Le Maroc sacré champion de la CAN 2025 : les coulisses du revers sur tapis vert du Sénégal

Près de deux mois après la conclusion de la Coupe d’Afrique des nations 2025, le dénouement de la compétition prend un tournant inattendu. Alors que le Sénégal avait célébré son sacre sur la pelouse après une finale intense contre le Maroc, la Confédération africaine de football (CAF) a frappé un grand coup.
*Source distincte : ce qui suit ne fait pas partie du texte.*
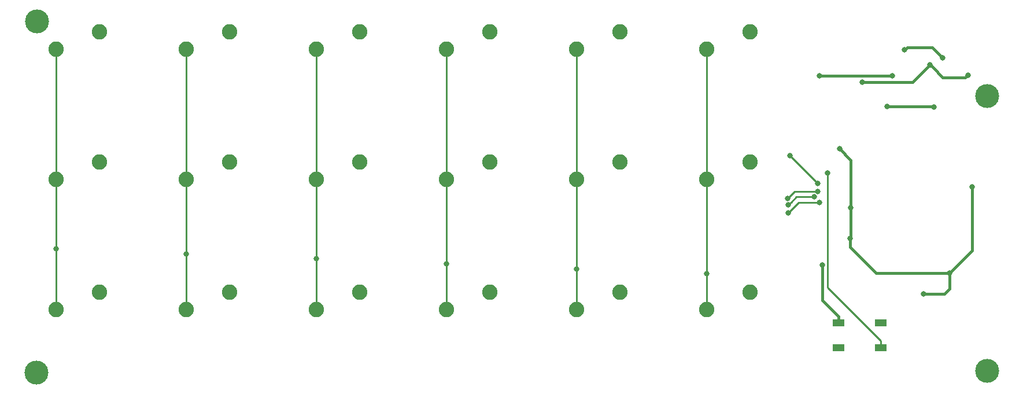
<source format=gtl>
G04 #@! TF.GenerationSoftware,KiCad,Pcbnew,(5.1.2)-2*
G04 #@! TF.CreationDate,2020-07-12T21:55:24+03:00*
G04 #@! TF.ProjectId,KB-Prototype,4b422d50-726f-4746-9f74-7970652e6b69,rev?*
G04 #@! TF.SameCoordinates,Original*
G04 #@! TF.FileFunction,Copper,L1,Top*
G04 #@! TF.FilePolarity,Positive*
%FSLAX46Y46*%
G04 Gerber Fmt 4.6, Leading zero omitted, Abs format (unit mm)*
G04 Created by KiCad (PCBNEW (5.1.2)-2) date 2020-07-12 21:55:24*
%MOMM*%
%LPD*%
G04 APERTURE LIST*
%ADD10C,3.500000*%
%ADD11R,1.800000X1.100000*%
%ADD12C,2.250000*%
%ADD13C,0.800000*%
%ADD14C,0.381000*%
%ADD15C,0.250000*%
G04 APERTURE END LIST*
D10*
X165862000Y-77851000D03*
X165862000Y-37592000D03*
X26670000Y-78105000D03*
X26797000Y-26670000D03*
D11*
X150293000Y-70794000D03*
X144093000Y-74494000D03*
X150293000Y-74494000D03*
X144093000Y-70794000D03*
D12*
X131127500Y-66357500D03*
X124777500Y-68897500D03*
X112077500Y-66357500D03*
X105727500Y-68897500D03*
X93027500Y-66357500D03*
X86677500Y-68897500D03*
X73977500Y-66357500D03*
X67627500Y-68897500D03*
X54927500Y-66357500D03*
X48577500Y-68897500D03*
X35877500Y-66357500D03*
X29527500Y-68897500D03*
X131127500Y-47307500D03*
X124777500Y-49847500D03*
X112077500Y-47307500D03*
X105727500Y-49847500D03*
X93027500Y-47307500D03*
X86677500Y-49847500D03*
X73977500Y-47307500D03*
X67627500Y-49847500D03*
X54927500Y-47307500D03*
X48577500Y-49847500D03*
X35877500Y-47307500D03*
X29527500Y-49847500D03*
X131127500Y-28257500D03*
X124777500Y-30797500D03*
X112077500Y-28257500D03*
X105727500Y-30797500D03*
X93027500Y-28257500D03*
X86677500Y-30797500D03*
X73977500Y-28257500D03*
X67627500Y-30797500D03*
X54927500Y-28257500D03*
X48577500Y-30797500D03*
X35877500Y-28257500D03*
X29527500Y-30797500D03*
D13*
X157480000Y-33020000D03*
X163068000Y-34544000D03*
X141732000Y-62357000D03*
X147574000Y-35560000D03*
X163703000Y-50927000D03*
X160401000Y-63500000D03*
X145796000Y-58420000D03*
X145923000Y-53975000D03*
X144272000Y-45339000D03*
X159385000Y-32004000D03*
X153797000Y-30861000D03*
X141351000Y-34671000D03*
X152019000Y-34671000D03*
X151257000Y-39116000D03*
X158115000Y-39243000D03*
X156591000Y-66548000D03*
X141097000Y-50419000D03*
X137033000Y-46355000D03*
X136652000Y-52578000D03*
X141097000Y-51562000D03*
X29527500Y-60007500D03*
X136793421Y-53567952D03*
X140542299Y-52394051D03*
X48577500Y-60732500D03*
X136779000Y-54737000D03*
X141351000Y-53213000D03*
X67627500Y-61457500D03*
X86677500Y-62182500D03*
X105727500Y-62907500D03*
X124777500Y-63632500D03*
X142494000Y-48895000D03*
D14*
X157480000Y-33020000D02*
X157879999Y-33419999D01*
X157879999Y-33419999D02*
X159385000Y-34925000D01*
X159385000Y-34925000D02*
X162687000Y-34925000D01*
X162687000Y-34925000D02*
X163068000Y-34544000D01*
X141732000Y-67502000D02*
X141732000Y-62357000D01*
X144093000Y-70794000D02*
X144093000Y-69863000D01*
X144093000Y-69863000D02*
X141732000Y-67502000D01*
X157480000Y-33020000D02*
X156210000Y-34290000D01*
X156210000Y-34290000D02*
X155702000Y-34798000D01*
X155702000Y-34798000D02*
X154940000Y-35560000D01*
X154940000Y-35560000D02*
X147574000Y-35560000D01*
X145923000Y-46990000D02*
X145923000Y-53975000D01*
X144272000Y-45339000D02*
X145923000Y-46990000D01*
X145923000Y-58293000D02*
X145796000Y-58420000D01*
X145923000Y-53975000D02*
X145923000Y-58293000D01*
X145796000Y-58420000D02*
X145796000Y-59690000D01*
X149606000Y-63500000D02*
X160401000Y-63500000D01*
X145796000Y-59690000D02*
X149606000Y-63500000D01*
X163703000Y-60198000D02*
X163703000Y-50927000D01*
X160401000Y-63500000D02*
X163703000Y-60198000D01*
X159385000Y-32004000D02*
X157861000Y-30480000D01*
X157861000Y-30480000D02*
X154178000Y-30480000D01*
X154178000Y-30480000D02*
X153797000Y-30861000D01*
X141351000Y-34671000D02*
X152019000Y-34671000D01*
X151257000Y-39116000D02*
X157988000Y-39116000D01*
X157988000Y-39116000D02*
X158115000Y-39243000D01*
X160401000Y-65786000D02*
X160401000Y-63500000D01*
X159639000Y-66548000D02*
X160401000Y-65786000D01*
X156591000Y-66548000D02*
X159639000Y-66548000D01*
D15*
X141097000Y-50419000D02*
X137033000Y-46355000D01*
X136652000Y-52578000D02*
X137668000Y-51562000D01*
X137668000Y-51562000D02*
X141097000Y-51562000D01*
X29527500Y-30797500D02*
X29527500Y-49847500D01*
X29527500Y-59753500D02*
X29527500Y-60007500D01*
X29527500Y-59753500D02*
X29527500Y-68897500D01*
X29527500Y-49847500D02*
X29527500Y-59753500D01*
X137193420Y-53167953D02*
X137205047Y-53167953D01*
X136793421Y-53567952D02*
X137193420Y-53167953D01*
X137205047Y-53167953D02*
X137978949Y-52394051D01*
X137978949Y-52394051D02*
X140542299Y-52394051D01*
X48577500Y-32388490D02*
X48577500Y-49847500D01*
X48577500Y-30797500D02*
X48577500Y-32388490D01*
X48577500Y-49847500D02*
X48577500Y-51438490D01*
X48577500Y-60515500D02*
X48577500Y-60732500D01*
X48577500Y-60515500D02*
X48577500Y-68897500D01*
X48577500Y-51438490D02*
X48577500Y-60515500D01*
X136779000Y-54737000D02*
X137178999Y-54337001D01*
X137178999Y-54337001D02*
X137795000Y-53721000D01*
X137795000Y-53721000D02*
X138303000Y-53213000D01*
X138303000Y-53213000D02*
X141351000Y-53213000D01*
X67627500Y-32388490D02*
X67627500Y-49847500D01*
X67627500Y-30797500D02*
X67627500Y-32388490D01*
X67627500Y-61404500D02*
X67627500Y-61457500D01*
X67627500Y-61404500D02*
X67627500Y-68897500D01*
X67627500Y-49847500D02*
X67627500Y-61404500D01*
X86677500Y-30797500D02*
X86677500Y-49847500D01*
X86677500Y-62293500D02*
X86677500Y-62182500D01*
X86677500Y-62293500D02*
X86677500Y-68897500D01*
X86677500Y-49847500D02*
X86677500Y-62293500D01*
X105727500Y-33843502D02*
X105727500Y-49847500D01*
X105727500Y-30797500D02*
X105727500Y-33843502D01*
X105727500Y-62801500D02*
X105727500Y-62907500D01*
X105727500Y-62801500D02*
X105727500Y-68897500D01*
X105727500Y-49847500D02*
X105727500Y-62801500D01*
X124777500Y-32388490D02*
X124777500Y-49847500D01*
X124777500Y-30797500D02*
X124777500Y-32388490D01*
X124777500Y-63182500D02*
X124777500Y-63632500D01*
X124777500Y-63182500D02*
X124777500Y-68897500D01*
X124777500Y-49847500D02*
X124777500Y-63182500D01*
X142494000Y-65659000D02*
X142494000Y-48895000D01*
X150293000Y-74494000D02*
X150293000Y-73458000D01*
X150293000Y-73458000D02*
X142494000Y-65659000D01*
M02*

</source>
L’instance dirigeante a officiellement déclaré l’équipe sénégalaise perdante par forfait, attribuant le trophée aux Lions de l’Atlas.

Cette décision historique découle de l’attitude des joueurs sénégalais en fin de rencontre, lorsqu’ils ont brièvement quitté le terrain pour protester contre une décision arbitrale. Ce revirement administratif transforme la défaite marocaine en un succès 3-0 sur tapis vert.

Les raisons juridiques de la sanction de la CAF

Le verdict rendu par le jury d’appel de la CAF s’appuie sur une application stricte du règlement. Selon le communiqué officiel, le Sénégal est déclaré forfait en vertu de l’article 84 de la charte de la CAN. Ce texte renvoie à l’article 82, qui précise que si une sélection abandonne l’aire de jeu avant la fin du temps réglementaire sans l’autorisation de l’arbitre, elle est considérée comme perdante et immédiatement exclue de la compétition.

Dans un contexte où la souveraineté Mali et celle des autres nations de la sous-région sont souvent au cœur des débats sur l’indépendance des institutions, cette décision de la CAF rappelle la primauté des règles sportives sur les émotions du terrain. Le résultat est désormais acté : un score de 3-0 en faveur de la Fédération Royale Marocaine de football.

Retour sur l’incident majeur de la finale à Rabat

Pour saisir l’ampleur de l’affaire, il faut remonter au 18 janvier dernier, lors de cette finale disputée au stade Prince Moulay Abdellah de Rabat. Alors que le score était vierge, le Maroc a bénéficié d’un penalty suite à un contact sur Brahim Diaz. Cette décision a provoqué la colère noire des Lions de la Teranga, qui réclamaient une faute similaire non sifflée quelques instants plus tôt à l’autre bout du terrain.

Sous l’impulsion de leur entraîneur Pape Thiaw, les joueurs du Sénégal ont alors regagné les vestiaires en signe de protestation. Seul le capitaine Sadio Mané est resté sur la pelouse, incitant finalement ses coéquipiers à reprendre le combat après une discussion avec Claude Le Roy. Bien que Brahim Diaz ait manqué sa panenka et que Pape Gueye ait marqué le but de la victoire en prolongation, c’est bien l’interruption du match qui a scellé le sort administratif de la rencontre.

Le recours du Maroc et les enjeux de crédibilité

La Fédération marocaine n’a pas tardé à réagir après le match en déposant un recours officiel. Pour les responsables marocains, il s’agissait de ne pas laisser passer un précédent dangereux qui pourrait nuire à la stabilité du football africain. Des sources proches de la fédération soulignent que la fermeté est nécessaire pour éviter la banalisation de tels incidents, citant des exemples passés comme la finale de la Ligue des champions de la CAF 2019.

Cette affaire, qui anime l’actualité Mali et les discussions sur la politique malienne du sport, met en lumière les tensions autour de l’éthique compétitive. Le respect des règlements est perçu comme un pilier essentiel, au même titre que les questions de Mali sécurité lors de l’organisation de grands événements continentaux.

Quelle suite pour le Sénégal devant le TAS ?

La Fédération sénégalaise de football (FSF) a vivement dénoncé une sentence jugée « inique et inacceptable ». Elle a d’ores et déjà annoncé son intention de saisir le Tribunal arbitral du sport (TAS) à Lausanne pour contester ce retrait de titre. Alors que le pays se préparait à fêter ses champions lors d’un match amical contre le Pérou, cette bataille juridique s’annonce longue.

Tandis que la transition Mali et les observateurs régionaux suivent de près l’évolution de ce litige, les joueurs sénégalais ne cachent pas leur amertume. Sur les réseaux sociaux, Moussa Niakhaté et Pape Demba Diop ont fustigé une décision qu’ils jugent insensée, rappelant que le titre a été gagné à la sueur de leur front. Le monde du football attend désormais de voir si le Mali Souverain et ses voisins verront le TAS confirmer ou infirmer ce sacre marocain sur tapis vert.